Im Februar 1991 tagten die beiden Kirchenparlamente letztmalig getrennt in Berlin: die EKD in Spandau, der Kirchenbund in Weißensee. Im Osten kochten noch einmal Emotionen hoch: Von "Eingliederung und Anschluss" war die Rede. Letztlich stimmten aber beide Synoden mit großer Mehrheit für das Kirchengesetz zur Vereinigung. Nach der Ratifizierung durch die östlichen Landessynoden trat im Juni in Coburg die neue EKD-Synode gesamtdeutsch zusammen - "nüchtern und dankbar" vereint, wie ihr Vorsitzender Jürgen Schmude resümierte.

"Wir werden aufrichtig miteinander streiten müssen, welche Gestalt unsere Kirche haben muss", gab die ehemalige Ost-Präses Cynkiewicz dem gemeinsamen Kirchenparlament mit auf den Weg. In den folgenden Jahren wurde vor allem über Fragen des Verhältnisses von Kirche und Staat debattiert: den Religionsunterricht, die Einführung der Kirchensteuer und - besonders heftig - um die gesamtdeutsche Organisation der Militärseelsorge. Hier bedurfte es einer Übergangszeit bis Ende 2003.

Pfarrer Axel Noack, der spätere Bischof in Magdeburg, erinnert sich heute, dass auch theologische Unterschiede zwischen Ost und West deutlich geworden sind. "Wir aus dem Ostern haben auf manche im Westen ja exotisch gewirkt. Wir sind politisch-ethisch oft links und zugleich fromm gewesen", sagte er der Zeitschrift "zeitzeichen". Die EKD wuchs 1991 nicht nur von 16 auf 24 Landeskirchen mit 29,2 Millionen Mitgliedern, sie veränderte sich auch. Als ein Beispiel führt Noack an, die lang umstrittene Soldatenseelsorge sei "viel kirchlicher geworden, als sie es in der alten Bundesrepublik war".

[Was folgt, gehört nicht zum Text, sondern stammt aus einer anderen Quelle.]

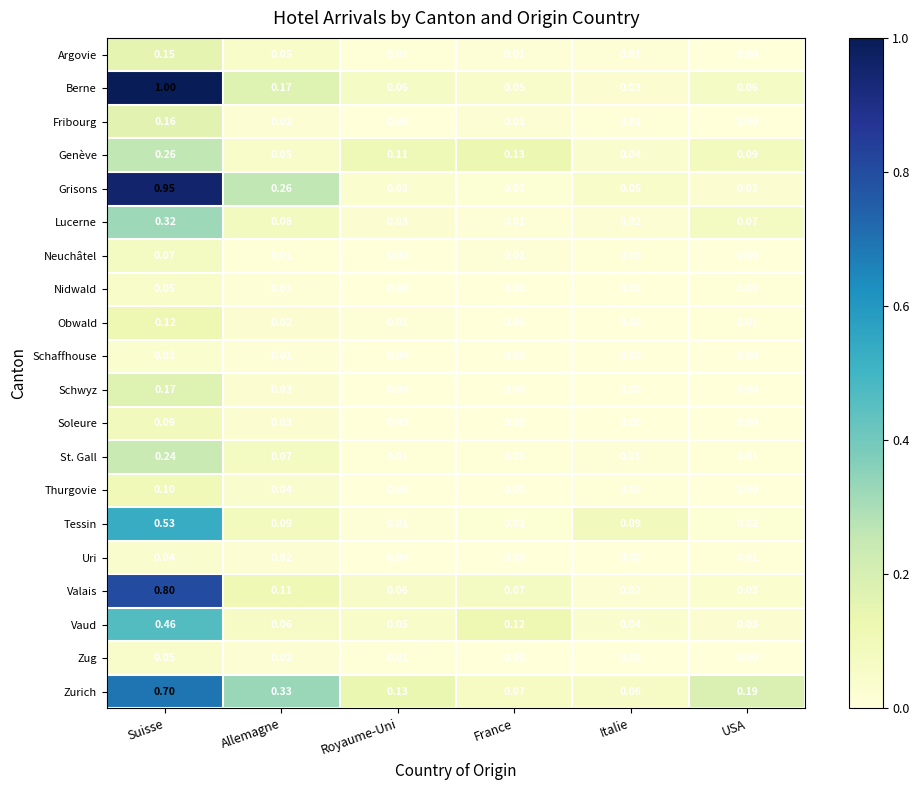

Which series changed the most between Italie and USA?

Zurich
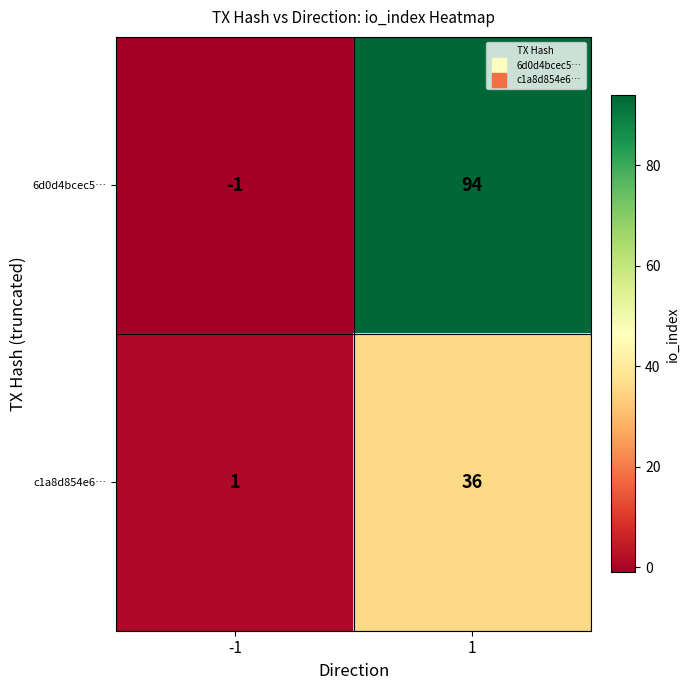

What is the greatest value displayed?

94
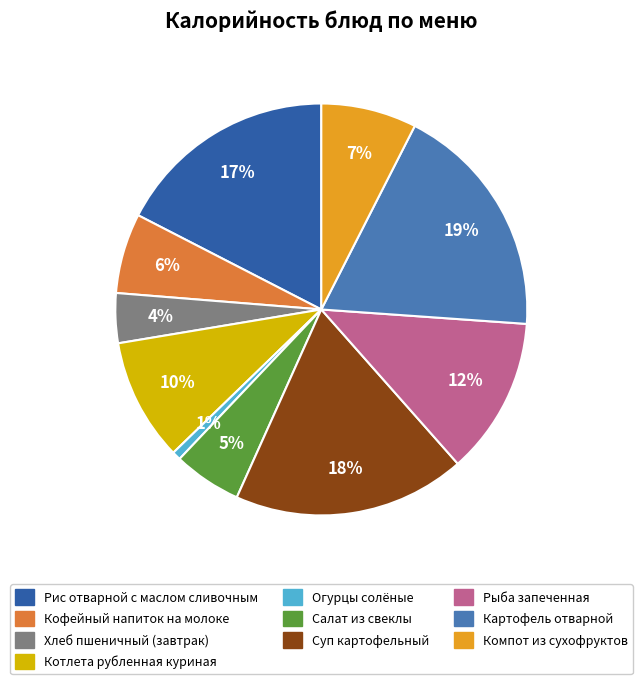

Does any single category account for the majority?

No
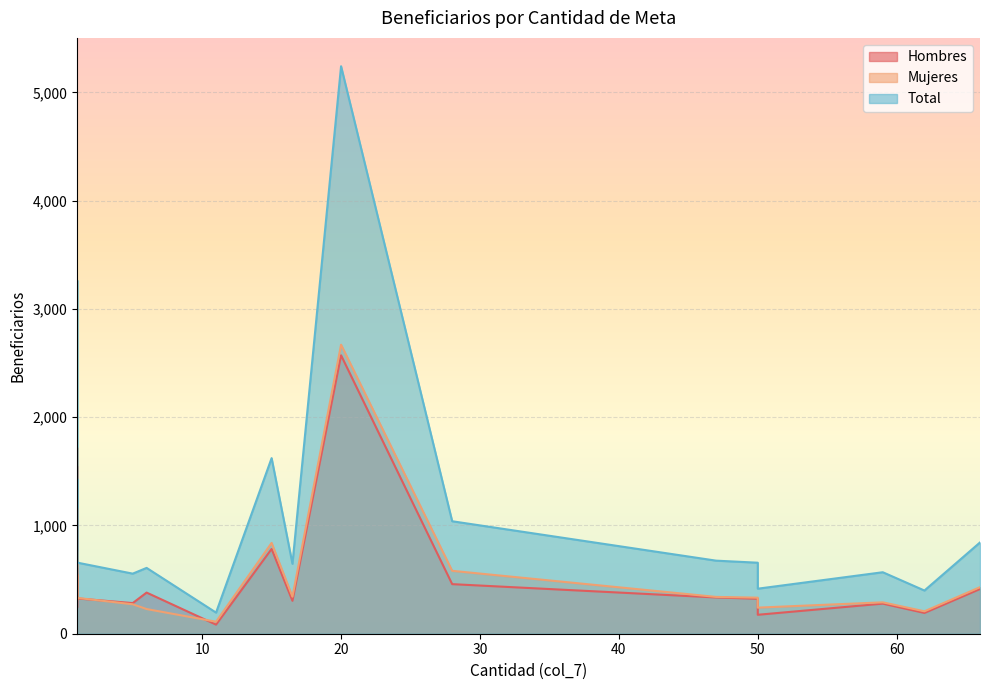

Which has a higher value, 1 or 11?

1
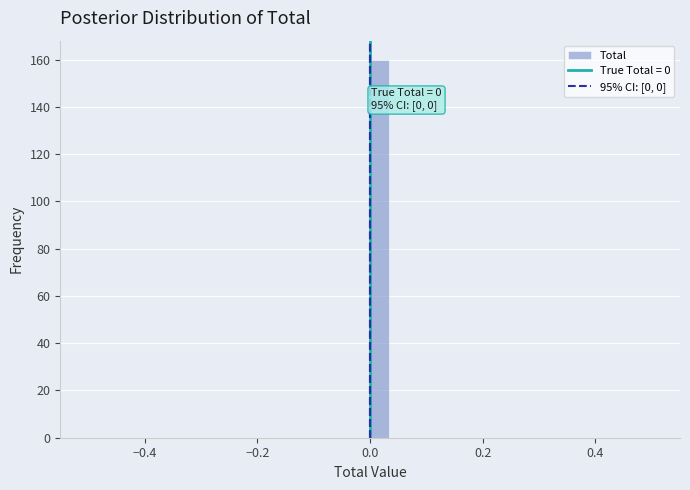

Read against the x-axis, roughly where is the centre of the tallest bar?

0.02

Im Gegensatz zum Staat, der das silberne Jubiläum seiner Einheit am 3. Oktober groß feierte, begehen die Protestanten den 25. Jahrestag ihrer Wiedervereinigung ohne Aufheben. "Das ist für uns kein großes Thema mehr", sagt Irmgard Schwaetzer, die heutige Präses der Synode: "Wir sind eins."